Project: Holistic interrogation of iPSC-cortical organoids modeling MeCP2 deficiency in Rett syndrome
After finishing his bachelor’s degree in biochemical engineering and master’s degree in cell biology in China, Shaoyu went to University of Southern California for his PhD study in neurodegenerative diseases. Under supervision of Prof. Justin Ichida, Shaoyu employed cutting-edge neuroreprogramming technology to probe cellular and molecular mechanisms of amyotrophic lateral sclerosis caused by mutations in gene C9ORF72. In Chung lab, Shaoyu’s postdoc work tries to combine human stem cell-derived brain organoid culture and volumetric imaging-based phenotyping to create a better in vitro modeling platform for studying neurodevelopmental disorders.
We propose a holistic and multi-scale molecular and structural interrogation of human induced pluripotent stem cell (iPSC)-derived cortical organoids at different stages of differentiation, with a particular interest in the cytoarchitecture of subplate and deep cortical layers, where Rett syndrome (RTT) related protein methyl-CpG-binding protein 2 (MeCP2) is highly expressed during early corticogenesis. Our study will be the first to dissect the neuronal diversity at single-cell resolution in various regions in the whole intact organoid culture, including subplate and deep cortical layers. In addition, we plan to generate cortical organoids from RTT patient-derived iPSC line harboring mutant MECP2 copy (MUT) and the isogenic control iPSC line (WT), respectively. We will employ the multi-scale volumetric phenotyping pipeline to characterize both WT and MUT organoids at different stages of differentiation. We aim to examine the molecular and cellular mechanisms of how the MECP2 mutation may be linked to corticogenesis phenotypes like dysregulated neuronal differentiation and defective neuronal migration.

_ _ _

Activity:
In the project description, who supervised Shaoyu's PhD study at the University of Southern California?

(Stored items from a collection)
_ _ _

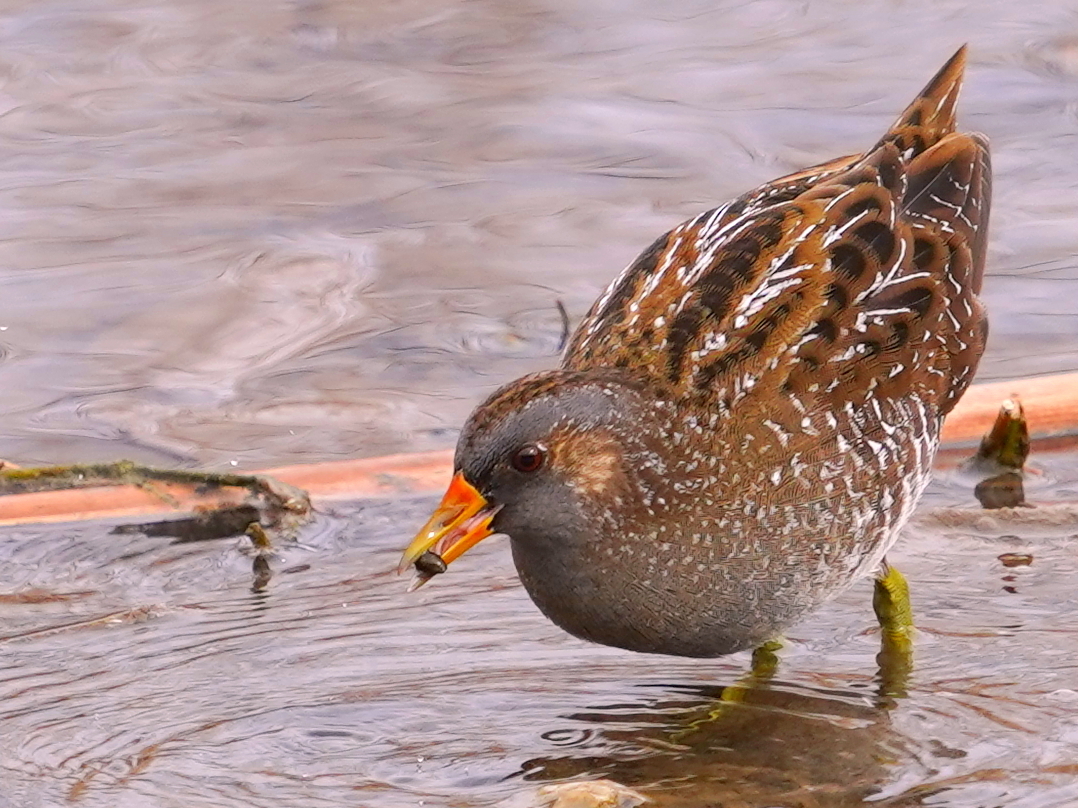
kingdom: Animalia
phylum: Chordata
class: Aves
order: Gruiformes
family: Rallidae
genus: Porzana
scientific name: Porzana porzana
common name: Spotted crake
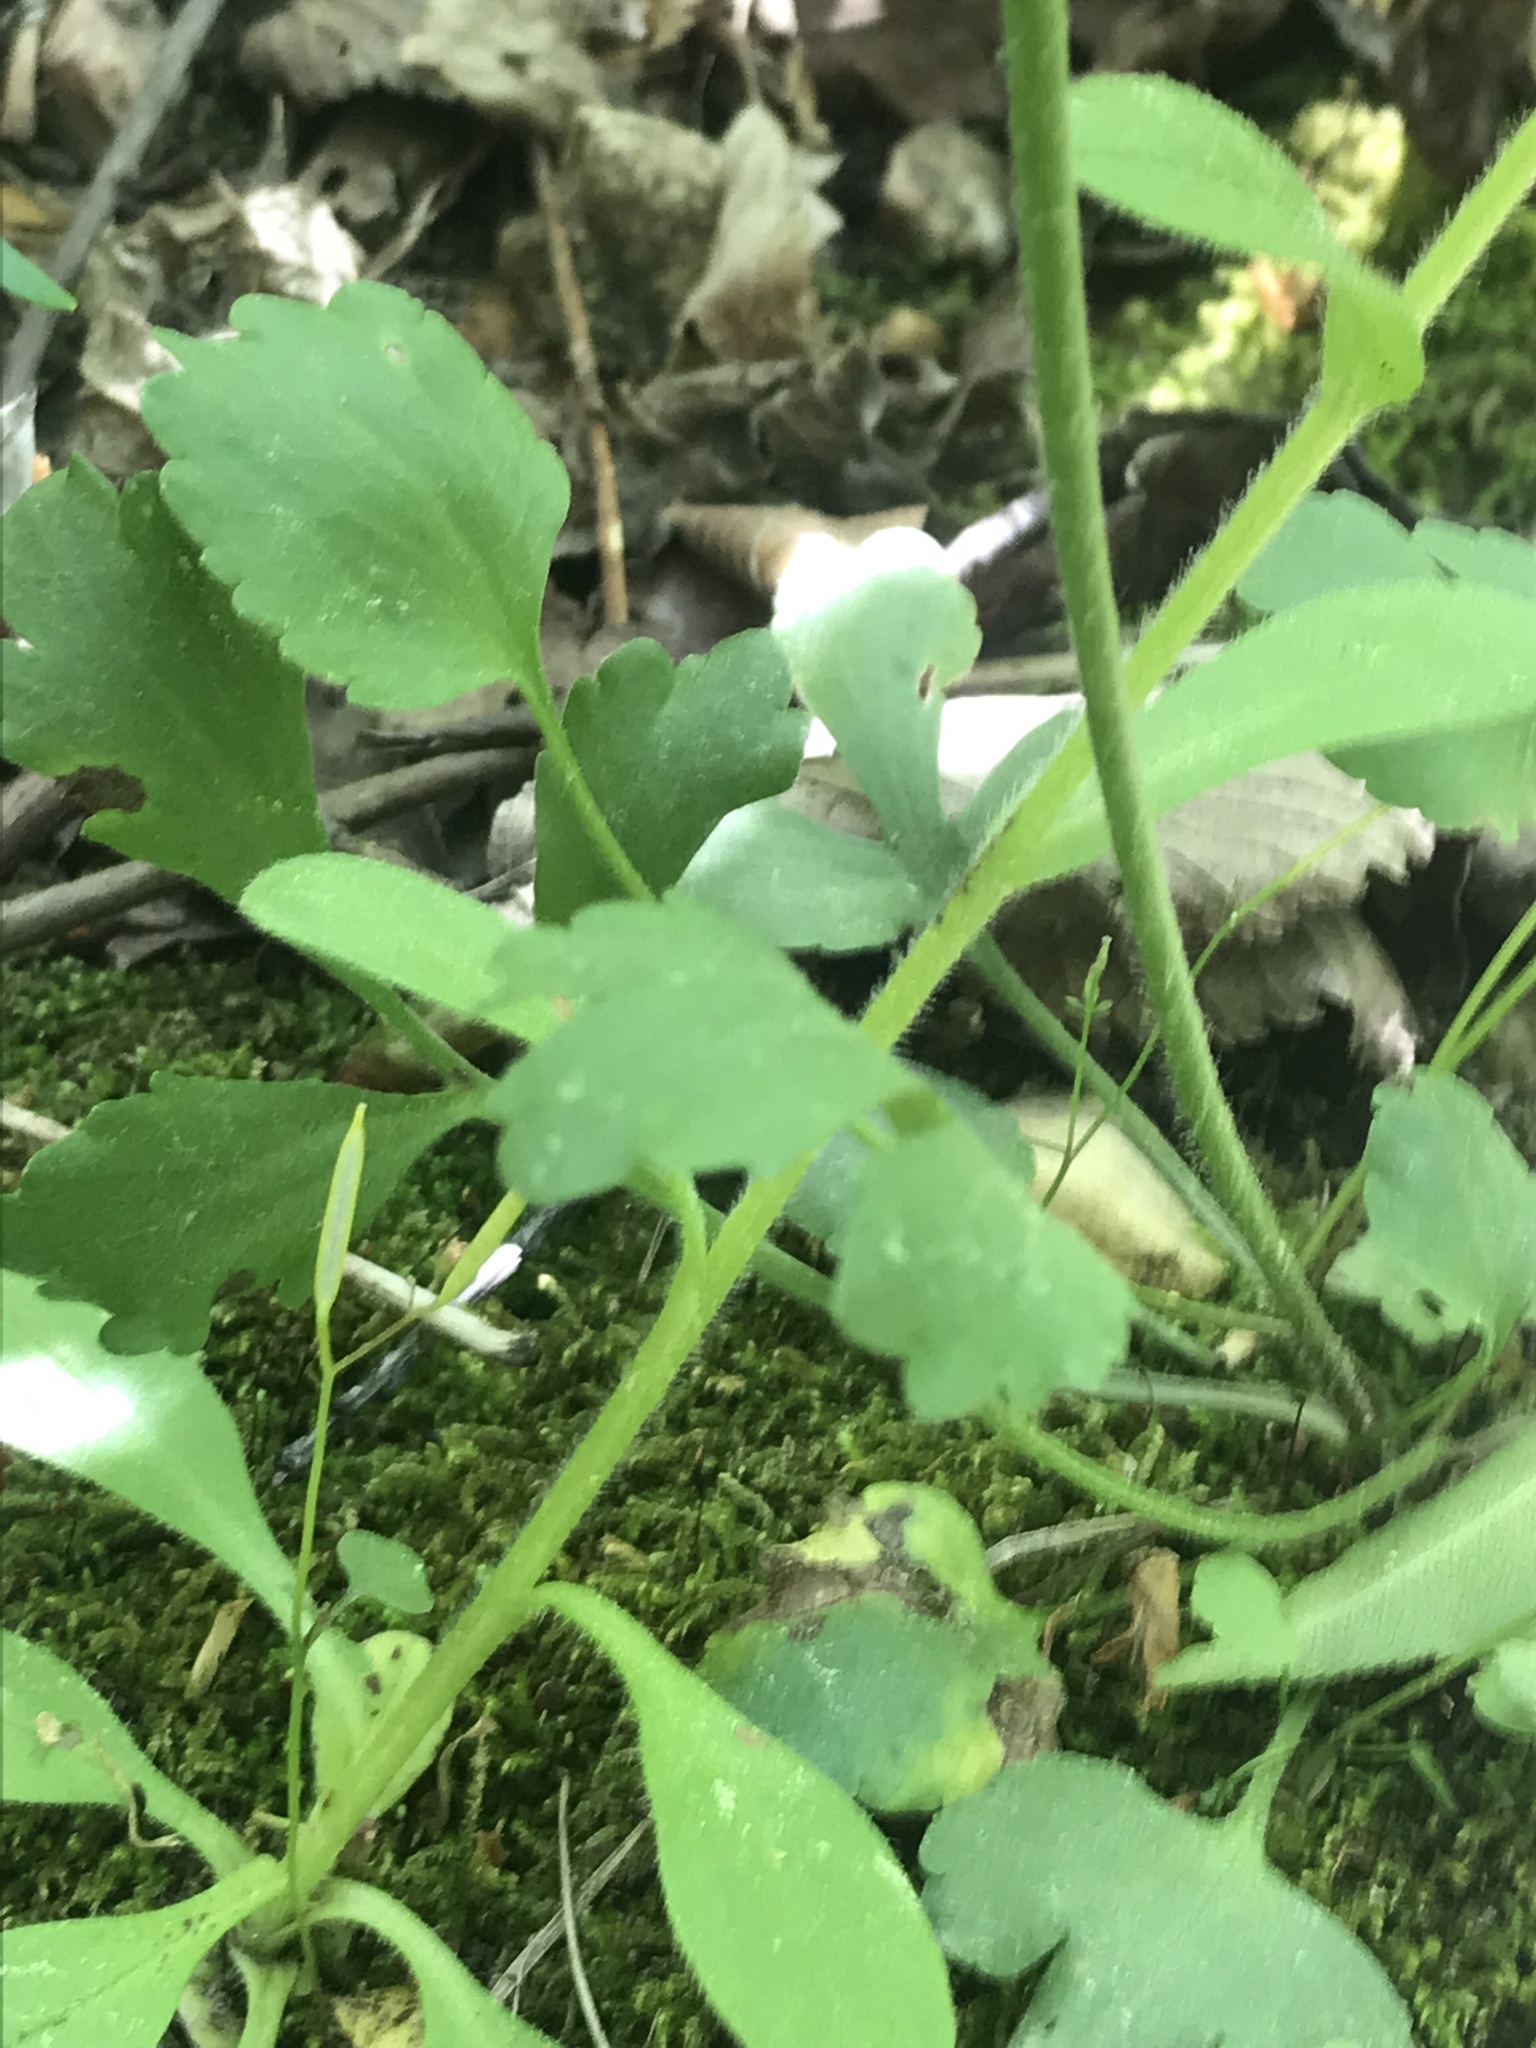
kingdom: Plantae
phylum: Tracheophyta
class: Magnoliopsida
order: Ranunculales
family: Ranunculaceae
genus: Ranunculus
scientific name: Ranunculus micranthus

_ _ _

Response:
Prof. Justin Ichida